Plus d’une semaine après l’entrée en vigueur de la loi des Finances 2017, il est loisible de constater que le pays continue de respirer, les citoyens vaquent à leurs occupations et l’activité économique et commerciale n’a pas connu un incident grave, qui pourrait amener à craindre un effondrement du pays. Une petite semaine n’est certes pas suffisante pour évaluer l’impact d’une loi de Finances, mais à voir la levée de bouclier qu’elle a suscité dans les milieux de l’opposition et autres spécialistes du «pourrissement» de la situation, l’opinion nationale craignait le pire pour son quotidien.
En dix jours, il ne s’est rien passé de véritablement inquiétant, nonobstant les incidents de Bejaia et il y a des chances qu’il ne se passe pas grand chose au plan social durant toute l’année. En tout cas, pas dans le sens d’un basculement de toute la couche moyenne dans l’appauvrissement. Il est vrai que les prix ont pris l’ascenseur, mais c’est là un phénomène que les Algériens, à l’image de tous les citoyens du monde, connaissent et s’en accommodent.

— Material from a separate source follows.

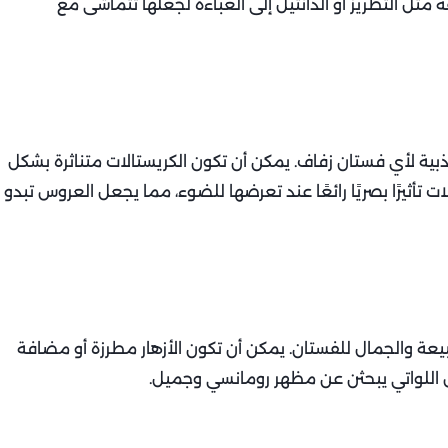
 مثل التطريز أو الدانتيل إلى العباءة لجعلها تتماشى مع
اذبية لأي فستان زفاف. يمكن أن تكون الكريستالات متناثرة بشكل
يرًا بصريًا رائعًا عند تعرضها للضوء، مما يجعل العروس تبدو
بيعة والجمال للفستان. يمكن أن تكون الأزهار مطرزة أو مضافة
ئس اللواتي يبحثن عن مظهر رومانسي وجميل.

C’est dire que l’on a un peu trop «chauffé le bendir», alors qu’il aurait été bien judicieux de faire preuve de pédagogie d’abord et de proposer une alternative viable et sérieuse à la politique du gouvernement en matière de gestion des équilibres sociaux.
On aura compris qu’encore une fois, l’Algérie a perdu une occasion de faire un sérieux bond de l’avant en évitant un débat qui aurait pu être fort intéressant, en le remplaçant par «des cris de vierge effarouchée» qui, en définitif n’a servi personne. Ni le peuple, ni la démocratie dans le pays.
Cela dit, il est évident que les «crieurs», devenus professionnels de l’agitation stérile, n’ont pas du tout retenu la leçon. Dix jours après l’entrée en vigueur de la loi des Finances et près d’une semaine après l’échec de la tentative de déstabilisation du pays qui s’est nourrie de leur «cris», ils continuent à accuser tout et n’importe quoi et crient encore leur frustration de voir la société leur tourner le dos.